My morning coffee sits cooling on the antique dresser in my favorite room of the house. The rocker in which I soothed both babies moves me gently. It is my favorite room for many reasons. It is the smallest room which makes it cozy. It’s painted a soft sage green that gives me a feeling of serenity each time I remember to come in and sit. It’s decorated in American country with a simple white duvet-set edged in sage green beaded embroidery stitching and above the bed hangs a large framed picture that seems a copy of this very room: an iron bed between two windows, a grassy treed landscape beyond the sheer white curtains and a black and white cat curled sleeping on the crumpled bedding. My own black and white cat, Hermione, is now curled in the same position in front of the open window to my left. It is also my favorite room as I remember the person who painted it with me and for me not so long ago. And it is my favorite because it holds so many objects from my childhood – rag dolls, my porcelain birthday doll, a china tea cup, and paper dolls under the glass topped night table.

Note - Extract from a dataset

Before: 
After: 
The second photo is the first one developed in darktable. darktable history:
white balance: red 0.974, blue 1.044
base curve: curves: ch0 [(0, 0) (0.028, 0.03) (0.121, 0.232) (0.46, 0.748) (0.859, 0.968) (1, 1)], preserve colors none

If I close my eyes, I can pretend that the cool morning breeze, being moved by the ceiling fan, is somewhere else. I visualize other places where I have lived – OK, MN, further north in Phoenix. Three weeks ago I was in Paris, a year ago in London, three years ago in Italy. I think of New York, Portland, Seattle, San Francisco, San Diego, Rochester, MN, KS, OK, TX, WI, LA – all the places I have traveled, experienced, hated and loved.

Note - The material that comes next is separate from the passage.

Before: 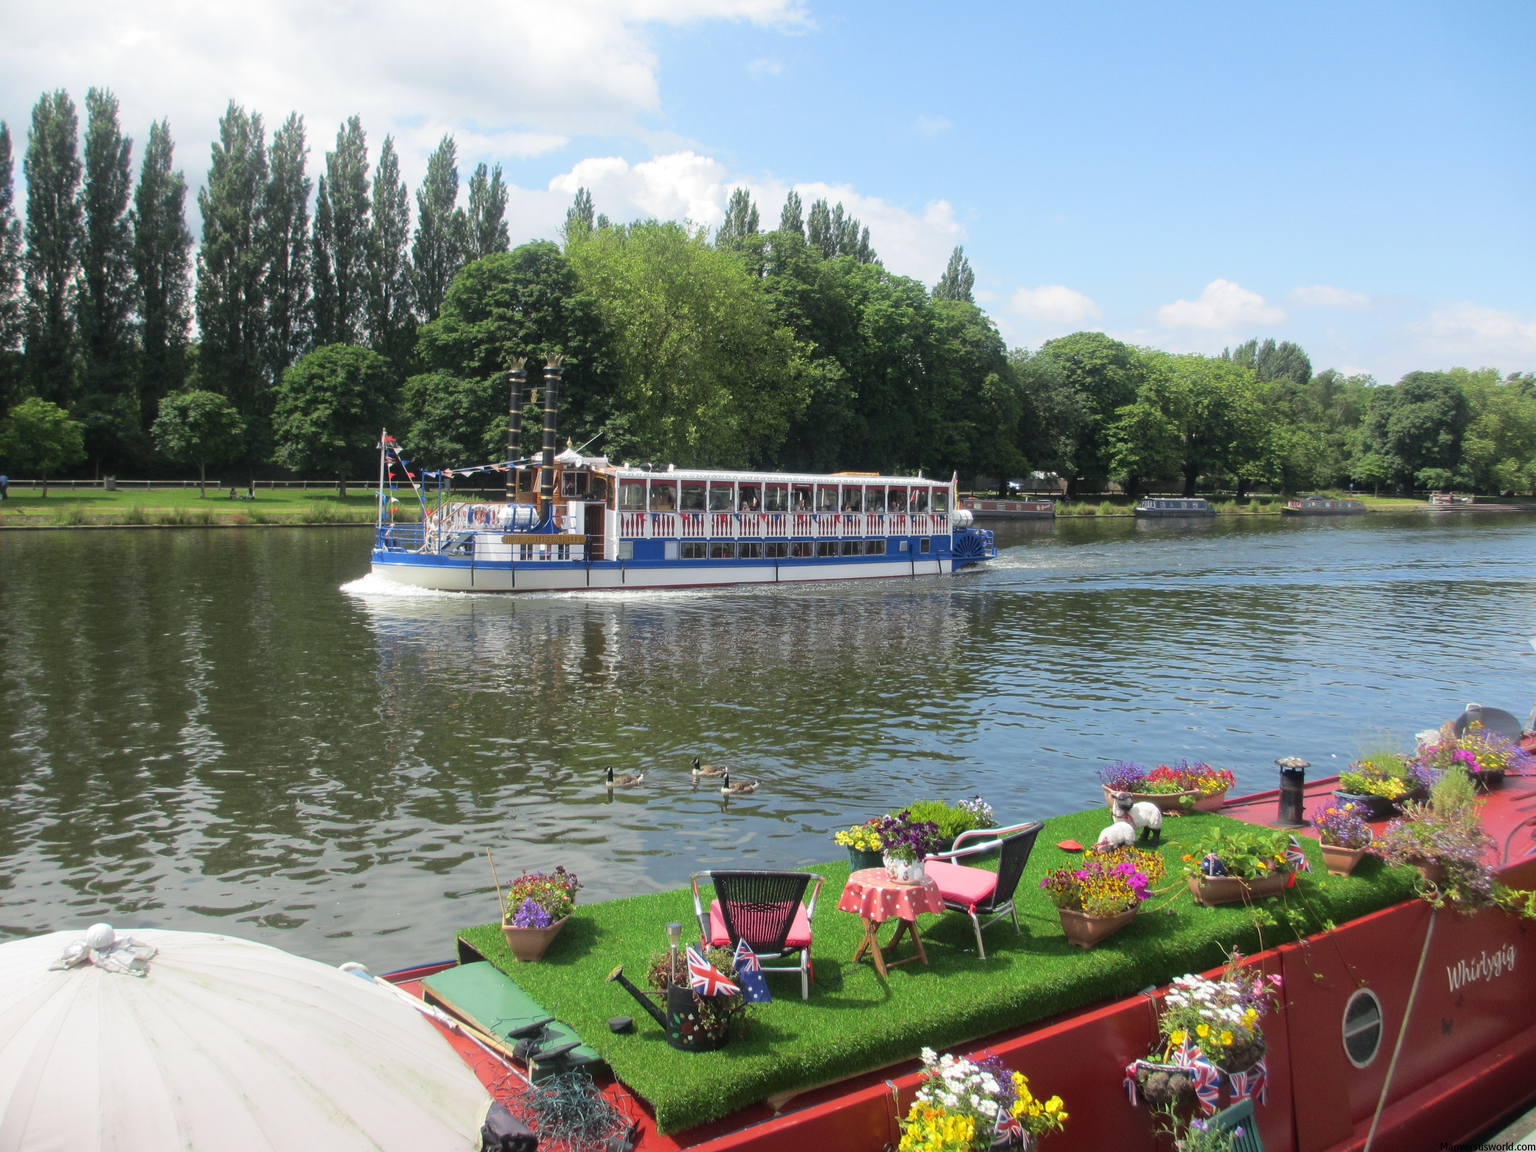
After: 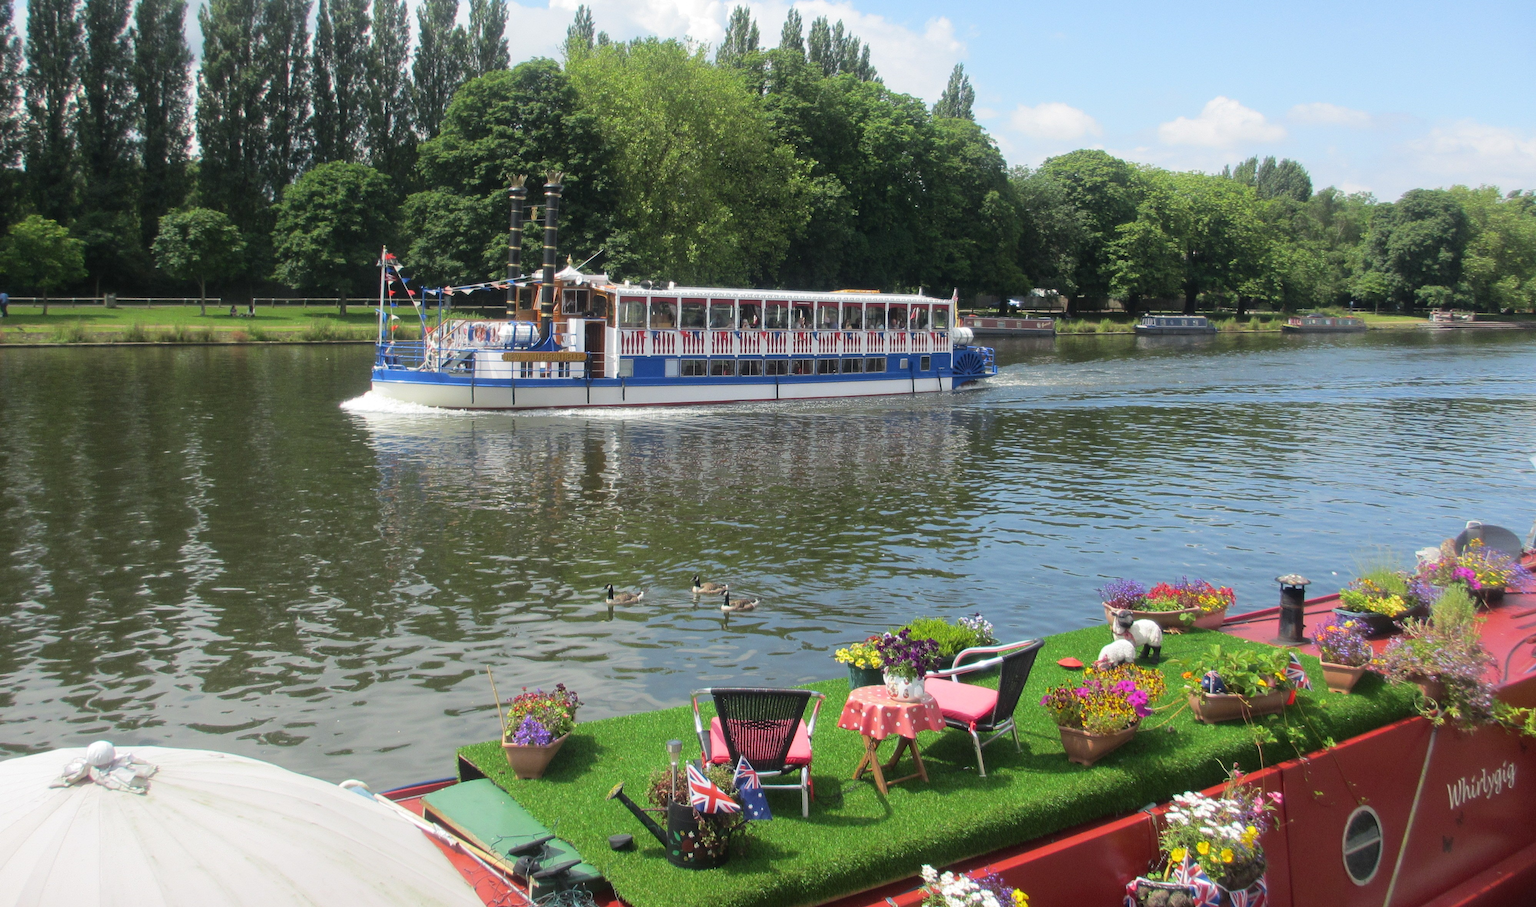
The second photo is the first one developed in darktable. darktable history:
crop and rotate: top 15.915%, bottom 5.346%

I left my home state at age twenty-three. Days before the move, I asked my now ex-husband to show me MN on the map. I had visited five states in the central plains but beyond that, my geography was poor. A little girl from Enid, OK – naïve, protected, inexperienced, shy and frightened. Little did I know that one day I would fly in an airplane instead of traveling by car and that that would expand to all the places I’ve now been. I almost didn’t make that move in 1969 and sometimes I wonder what my life would have been like had I stayed. Would I have been happier, more content, more settled? I’ll never know, for none of us, except George Bailey each Christmas, can look back at the forks in the road of our life, just as we can’t see the future that lies ahead.

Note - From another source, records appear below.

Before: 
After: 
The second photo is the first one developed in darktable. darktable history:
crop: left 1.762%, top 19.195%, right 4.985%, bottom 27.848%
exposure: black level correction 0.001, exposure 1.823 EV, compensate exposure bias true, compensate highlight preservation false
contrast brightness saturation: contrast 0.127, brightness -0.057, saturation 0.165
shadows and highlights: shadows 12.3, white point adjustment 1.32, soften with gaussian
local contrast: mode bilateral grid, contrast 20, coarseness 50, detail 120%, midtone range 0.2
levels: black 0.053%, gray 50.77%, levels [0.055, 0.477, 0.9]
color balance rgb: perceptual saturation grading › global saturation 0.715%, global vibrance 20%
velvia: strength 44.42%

When I was a little girl I played “house” and all I wanted was to be a mother and a wife. Occasionally I lined my dolls up in rows while I stood at my easel chalk board. Then I began to buy paper dolls of Hollywood stars and one day I thought about seeing New York City. Those thoughts faded in high school and I assumed that after college I would settle into a small frame house in Oklahoma. I think back on that decision to make the long drive north to a state I’d never heard of, and I wonder…
There have been many rocky roads and hills and valleys on this journey as well as several major forks where I had to take a leap of faith and choose. I’d love to sit here and say what a wise woman I was – how brave and strong – but that would not be the truth. I sit here in this calm green room and wonder how I got here, as we all do.
For almost always, I have simply prayed and closed my eyes, and put one foot in front of the other and let life happen and let God lead. I have felt guilt for never returning home. I have felt sadness over the losses I have endured. I have felt tremendous fear at all the changes that faced me, and anger at those forced upon me. But this morning as I drink my coffee, as I drink in the beauty of this room, as I look at photos of children and France, as I email friends across the country, as I wish so hard I could see the next ten years, I also weep for what I’ve had, for what I’ve done, for what I’ve accomplished, and I say a prayer of thanks to God for leading me to this peaceful place and time in my life. I never have to be strong or brave when I let God lead. I know that whatever happens in the next ten years will be designed to complete my journey and is in His capable hands.